A trait which we will be mixing as we need support for sparksSession in all the unit test cases we will be writing.

package com.timepasstechies.blog.testing

import org.apache.spark.sql.SparkSession

trait SparkSupportMixin {

lazy val sparkSession: SparkSession = SparkSession
.builder()
.master("local")
.appName("Spark Testing App")
.getOrCreate()

}

Let`s now look into the traditional java approach of using reflection in scala to call private method and field for unit testing.

Create UnitTestToInvokePrivateMethodsClass

The UnitTestToInvokePrivateMethodsClass uses the reflection methods getDeclaredMethod and getDeclaredField to access private methods and fields in our unit test class.

package com.testing.timepass

import com.timepasstechies.blog.testing.{
ClassToTestWithPrivateMethod,
SparkSampleData,
SparkSupportMixin
}
import org.apache.spark.sql.DataFrame
import org.scalatest.{FeatureSpec, GivenWhenThen}

class UnitTestToInvokePrivateMethodsClass
extends FeatureSpec
with GivenWhenThen
with SparkSupportMixin {

val classToTest = new ClassToTestWithPrivateMethod
val privateField = classToTest.getClass.getDeclaredField("privateField")
privateField.setAccessible(true)
privateField.set(
classToTest,
"calling private field and setting a new string value"
)

val privateMethod = classToTest.getClass
.getDeclaredMethod(
"privateMethod",
classOf[DataFrame],
classOf[String],
classOf[String]
)
privateMethod.setAccessible(true)
val sparkDataLoader = new SparkSampleData
val updatedDataframe = privateMethod
.invoke(
classToTest,
sparkDataLoader.getSampleDataFrame(sparkSession = sparkSession),
"new_column_to_add",
"value for newly added column"
)
.asInstanceOf[DataFrame]

assert(updatedDataframe.columns.contains("new_column_to_add"))

}
Create UnitTestToInvokePrivateMethodsObject

The UnitTestToInvokePrivateMethodsObject uses the reflection methods getDeclaredMethod and getDeclaredField to access private methods and fields in our unit test object. It has few differences compared to calling a class with private methods and fields.
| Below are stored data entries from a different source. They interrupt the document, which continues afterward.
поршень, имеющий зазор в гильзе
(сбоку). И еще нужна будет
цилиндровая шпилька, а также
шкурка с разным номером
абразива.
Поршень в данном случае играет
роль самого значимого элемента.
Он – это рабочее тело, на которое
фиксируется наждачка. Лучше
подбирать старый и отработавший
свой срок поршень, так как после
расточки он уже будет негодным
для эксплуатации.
package com.testing.timepass

import com.timepasstechies.blog.testing.{
ObjectToTestWithPrivateMethod,
SparkSampleData,
SparkSupportMixin
}
import org.apache.spark.sql.DataFrame
import org.scalatest.{FeatureSpec, GivenWhenThen}

class UnitTestToInvokePrivateMethodsObject
extends FeatureSpec
with GivenWhenThen
with SparkSupportMixin {

val privateField =
ObjectToTestWithPrivateMethod.getClass.getDeclaredField("privateField")
privateField.setAccessible(true)
privateField.set(
ObjectToTestWithPrivateMethod,
"calling private field and setting a new string value"
)

val privateMethod =
com.timepasstechies.blog.testing.ObjectToTestWithPrivateMethod.getClass
.getDeclaredMethod(
"privateMethod",
classOf[DataFrame],
classOf[String],
classOf[String]
)
privateMethod.setAccessible(true)
val sparkDataLoader = new SparkSampleData
val updatedDataframe = privateMethod
.invoke(
com.timepasstechies.blog.testing.ObjectToTestWithPrivateMethod,
sparkDataLoader.getSampleDataFrame(sparkSession = sparkSession),
"new_column_to_add",
"value for newly added column"
)
.asInstanceOf[DataFrame]

assert(updatedDataframe.columns.contains("new_column_to_add"))

}

Summary

Congratulations! You have learned how to build a simple unit test with Spark support to test scala class and objects with private methods and fields. The PrivateMethodTester from the scala test is a cleaner approach if we just want to test private methods whereas the traditional reflection approach is more flexible which can cater to both private methods and fields.